Any Day Now is a family drama that asks audiences to decide if a child benefits from the love of a stable home environment. In this heart-wrenching account of one boy’s life, the difficulties and challenges of adoption are compounded by a non-traditional couple and their dream of caring for the child they are compelled to love.
Isaac Leyva portrays fifteen-year-old Marco. He is impressionable and living in a slum with his drug-addicted, prostitute mother. These harsh realities are stressful and keep him from sleeping at night. Marco has grown accustomed to taking long walks alone when his mother is otherwise occupied.
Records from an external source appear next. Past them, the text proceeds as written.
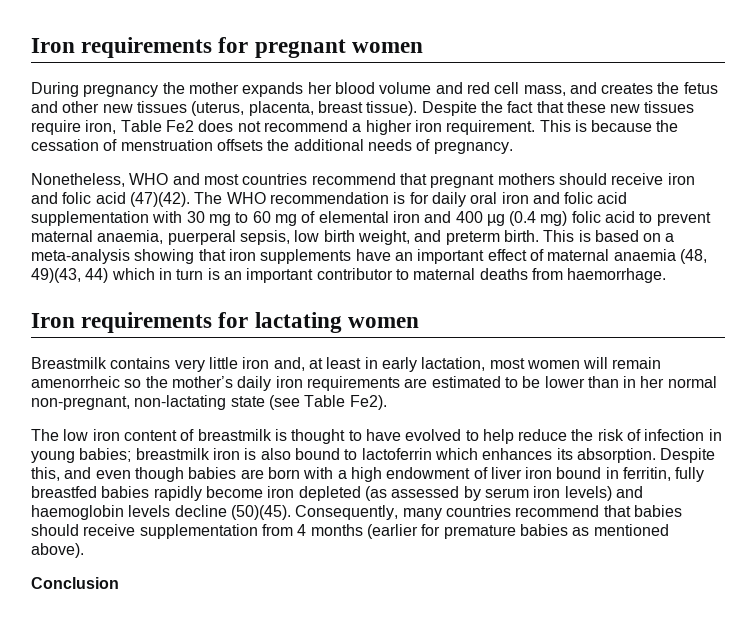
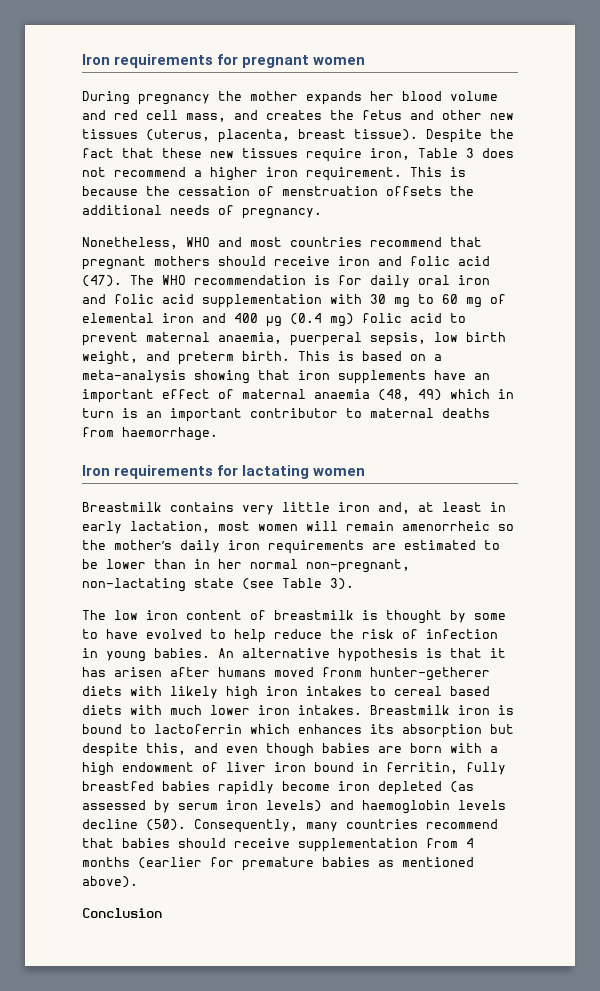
[165,120,194,132] Fe2 -> [466,148,474,158] 3
[129,192,190,207] (47)(42). -> [82,275,122,287] (47).
[31,268,109,283] 49)(43, 44) -> [418,389,442,401] 49)
[349,395,387,410] Fe2). -> [330,578,354,590] 3).
(346, 436) none -> [450,610,506,623] by some
[79,448,210,462] babies; breastmilk -> [154,648,506,662] [82,667,490,681] [82,686,490,700] [82,705,450,715] babies. An alternative hypothesis is that it has arisen after humans moved fronm hunter-getherer diets with likely high iron intakes to cereal based diets with much lower iron intakes. Breastmilk
[260,448,291,460] also -> (514, 710) none
[576,448,716,463] absorption. Despite -> [402,724,514,738] [82,743,138,757] absorption but despite
[230,505,291,520] (50)(45). -> [146,819,186,831] (50).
What gives the character of Marco such strength and impact is his ability to persevere despite the challenge of being born with Down’s syndrome.
Living next door to Marco and his mother is Rudy, beautifully executed by Alan Cumming. Rudy is a hard-edged, struggling performer. After a long line of disappointment and fighting his way through life and love, Rudy takes compassion on Marco after his mother is arrested. The two make an unlikely pair as they freestyle their way through the process of legal guardianship. All the while, Paul Fleiger is there in their corner serving as a ray of hope. Garrett Dillahunt is Paul, Rudy’s lover and the unseemly attorney who puts everything on the line to adopt the child they have both grown to love.
Audiences may be surprised to learn that Any Day Now is based on a true story that took over twenty years to bring to production. Rudy is a man who lived in a Brooklyn apartment in the 1970s, much like the character in the film. His life set the stage for writer George Arthur Bloom to create the original screenplay of a man on the outside of accepted society who takes a child with special needs into his care. When director Travis Fine was searching for a script, he was presented this one by his high school chum and the film’s Music Supervisor, P.J. Bloom (also son of George Arthur Bloom). In the original screenplay, Bloom took license with actual events and incorporated the adoption. However, it was Fine who expanded the trial and re-wrote the character of Paul.
The film is set in the late 1970s. Although the events that would become the film took place in New York, multi-talented Writer/Director/ Producer Travis Fine took a slightly more economical route in bringing the story to life by filming in and around Los Angeles. By his own account, filming in New York would have been historically accurate but geographically challenging. Many scenes were shot at a youth correction center in Whittier, California in an attempt to maximize locations and work within a modest budget.
Audiences can expect to hear and enjoy several groovy, disco classics of the era. Additionally, there are songs in the film that echo and shadow this bittersweet tale of a non-conventional family. The soundtrack includes a cover of Bob Dylan’s song, “I Shall Be Released” performed by Alan Cumming who sings several songs throughout the film. The lasting impression of the love shared between Rudy and Paul is captured in this rendition. It brings the story and the title to a full and complete circle.
Given the wide territory covered, Any Day Now is achingly universal. Travis Fine chose to bring this story to the screen because, as a divorced parent, he found himself relating to the torture of being unable to participate in the life of a child for whom he cared greatly: his daughter. Audiences will agree, whether a parent, guardian or doting babysitter, when capable of positively influencing the life of a child there is great difficulty in accepting the inability to do so. In this case, the legal system that made it possible for Rudy and Paul to be guardians is the same legal system that prohibits them from adoption.
Any Day Now will encourage audiences to consider the current guidelines of adoption. Even now, thirty-five years after the fictionalized court case, there remain many hurdles in the path of same-sex couples and their right to adopt. In America, only sixteen states allow for such events to take place. This film takes a very controversial scenario and deconstructs the route of the outcome. The film does not attempt to answer the question of a couple’s right to be together; instead it focuses solely on the minor and two very differing arguments as to the best environment for his well-being.